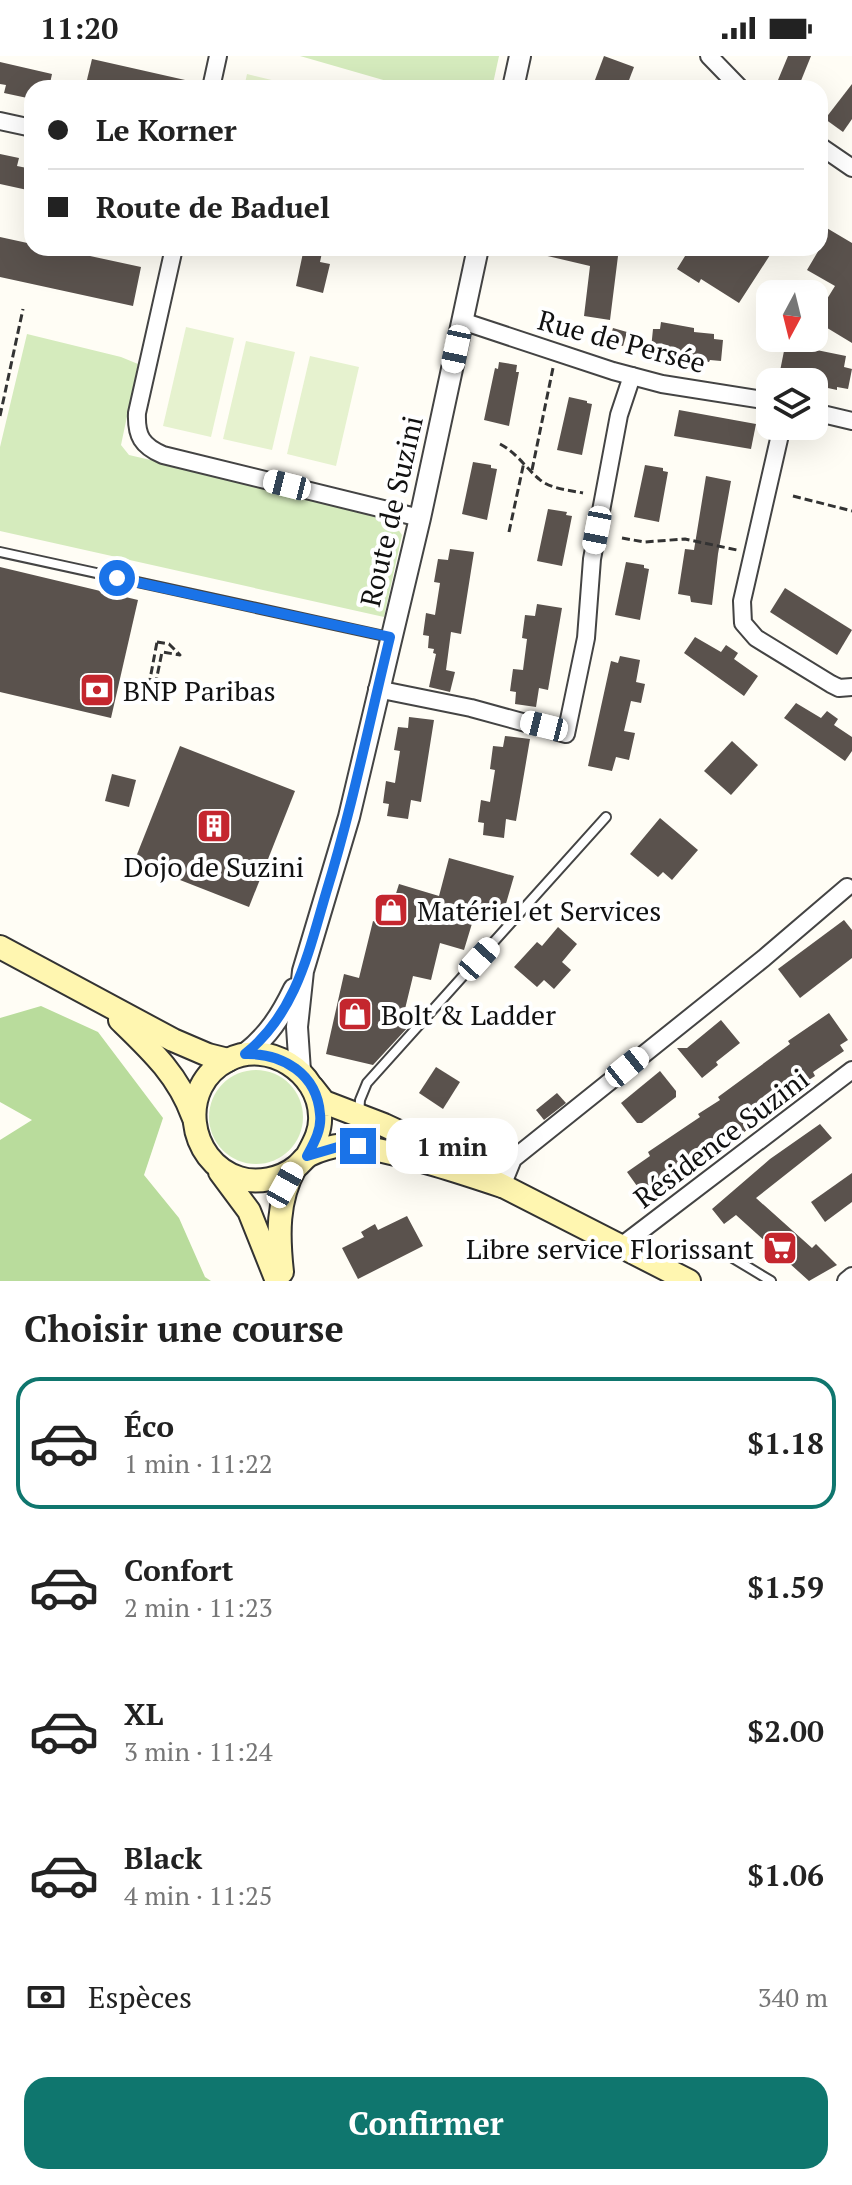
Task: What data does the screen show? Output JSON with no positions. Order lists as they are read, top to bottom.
{
  "streets": {
    "street": ["Rue de Persée", "Route de Suzini", "Résidence Suzini"]
  },
  "crossings": [
    ["Rue de Persée", "Route de Suzini"]
  ],
  "places": {
    "bank": ["BNP Paribas"],
    "building": ["Dojo de Suzini"],
    "shop": ["Matériel et Services", "Bolt & Ladder"],
    "supermarket": ["Libre service Florissant"]
  },
  "north": "bottom",
  "page": {
    "status": "11:20",
    "banner": ["Le Korner", "Route de Baduel"],
    "bubble": "1 min",
    "heading": "Choisir une course",
    "list": [
      {
        "name": "Éco",
        "note": "1 min · 11:22",
        "value": "$1.18"
      },
      {
        "name": "Confort",
        "note": "2 min · 11:23",
        "value": "$1.59"
      },
      {
        "name": "XL",
        "note": "3 min · 11:24",
        "value": "$2.00"
      },
      {
        "name": "Black",
        "note": "4 min · 11:25",
        "value": "$1.06"
      }
    ],
    "pay": ["Espèces", "340 m"],
    "buttons": "Confirmer"
  }
}
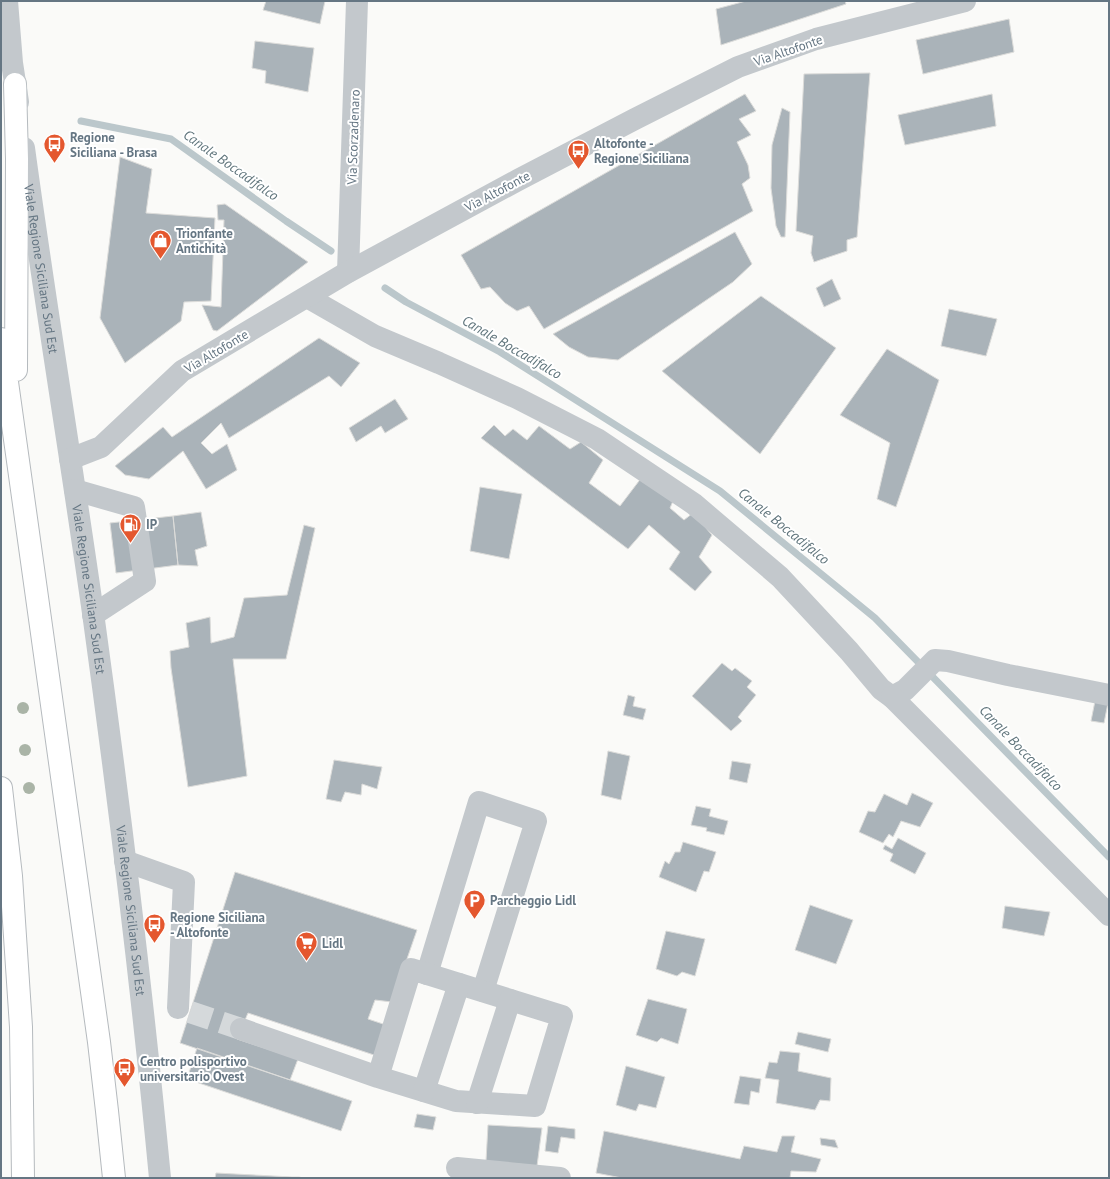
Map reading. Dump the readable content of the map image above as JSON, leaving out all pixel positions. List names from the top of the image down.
{
  "streets": {
    "street": ["Via Altofonte", "Via Scorzadenaro", "Viale Regione Siciliana Sud Est"]
  },
  "crossings": [
    ["Via Altofonte", "Via Scorzadenaro"],
    ["Via Altofonte", "Viale Regione Siciliana Sud Est"]
  ],
  "water": ["Canale Boccadifalco"],
  "places": {
    "bus stop": [
      "Regione Siciliana - Brasa",
      "Altofonte - Regione Siciliana",
      "Regione Siciliana - Altofonte",
      "Centro polisportivo universitario Ovest"
    ],
    "shop": ["Trionfante Antichità"],
    "fuel station": ["IP"],
    "parking": ["Parcheggio Lidl"],
    "supermarket": ["Lidl"]
  }
}
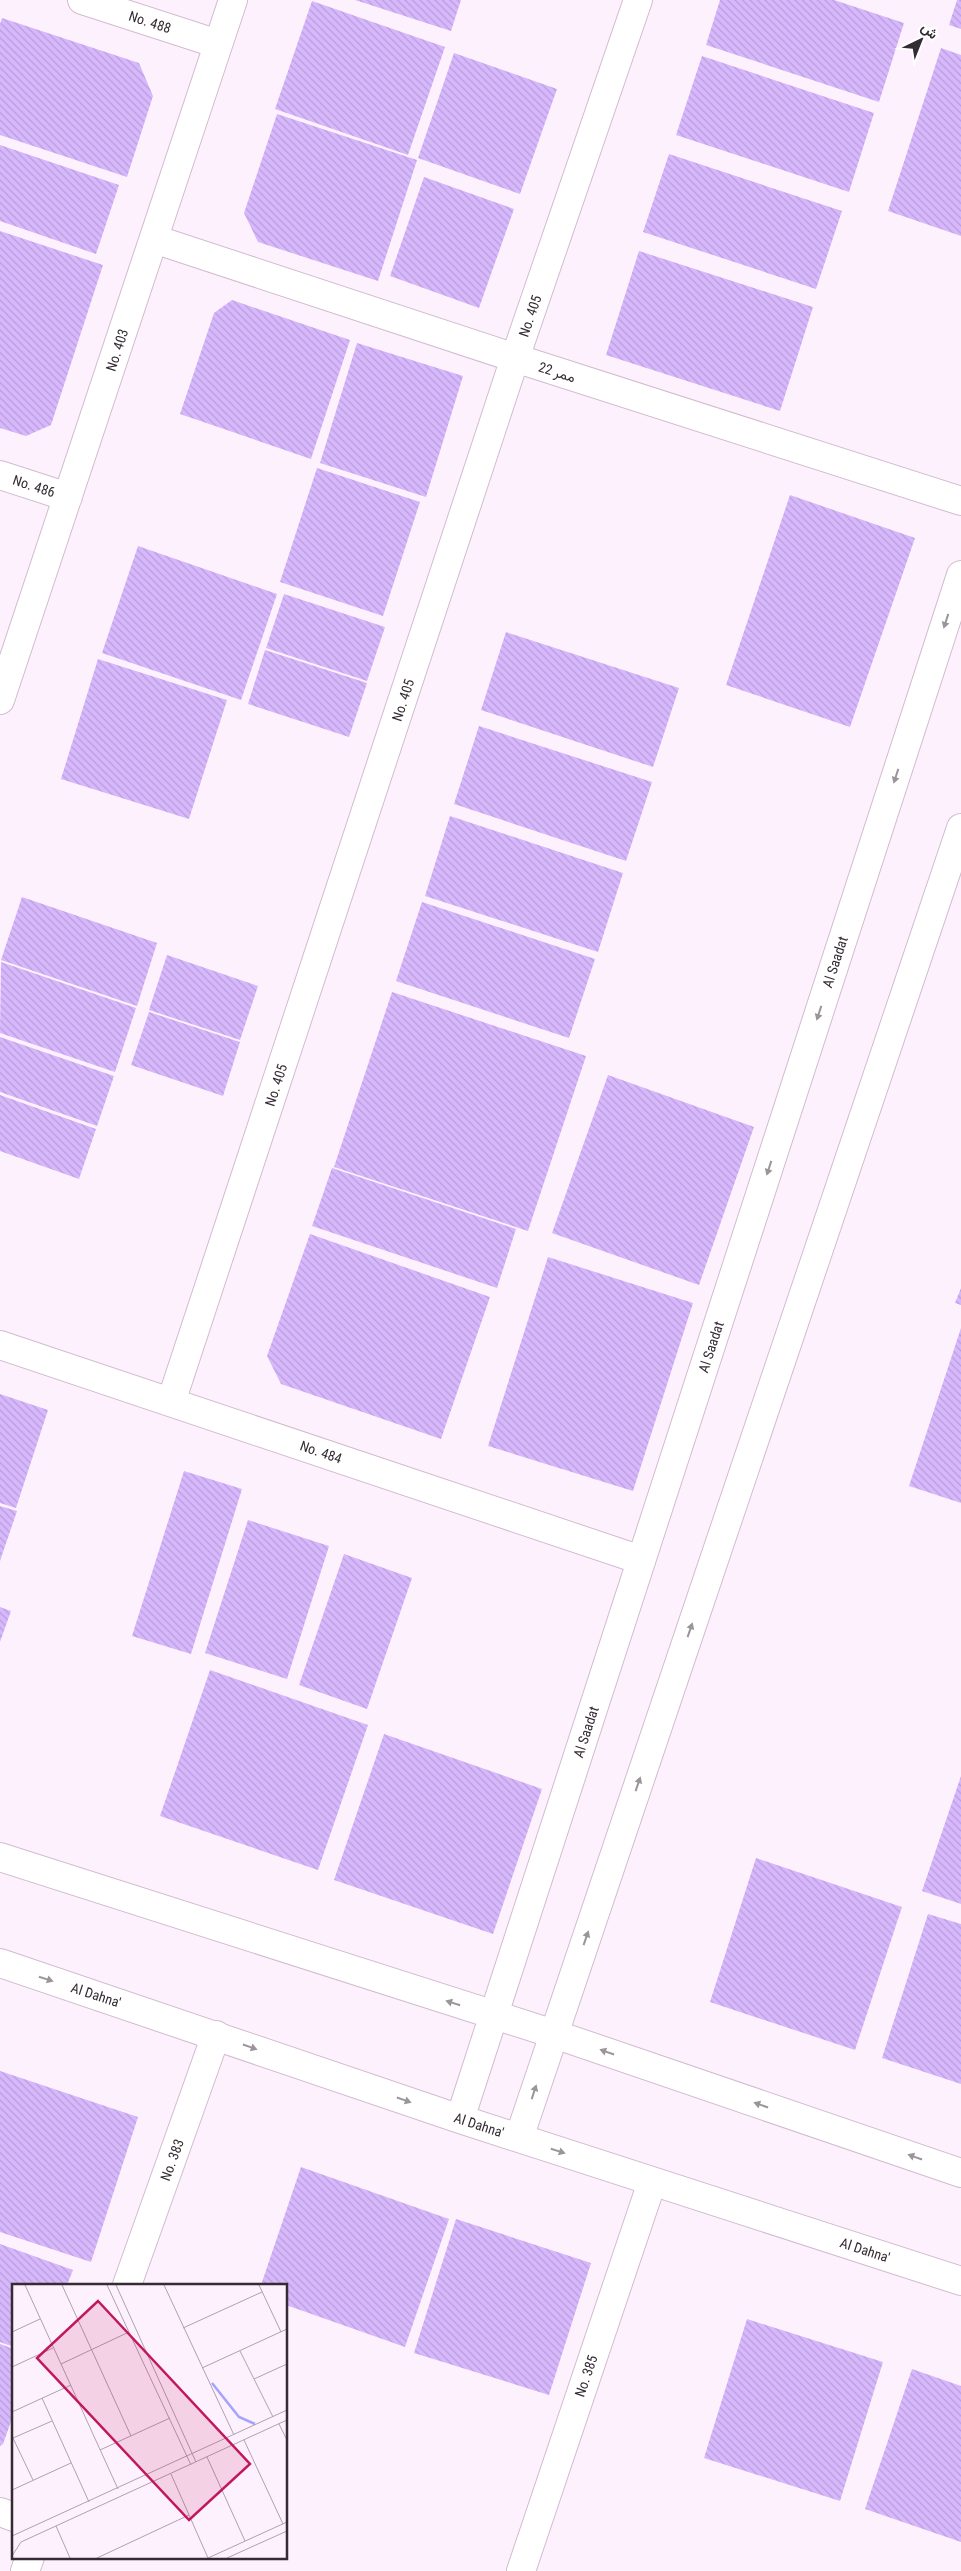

⁂

■ TASK GOAL
Return, from the data above, each line in which the string "Persée" appears.

■ EXERCISE ANSWER
    "street": ["Rue de Persée", "Route de Suzini", "Résidence Suzini"]
    ["Rue de Persée", "Route de Suzini"]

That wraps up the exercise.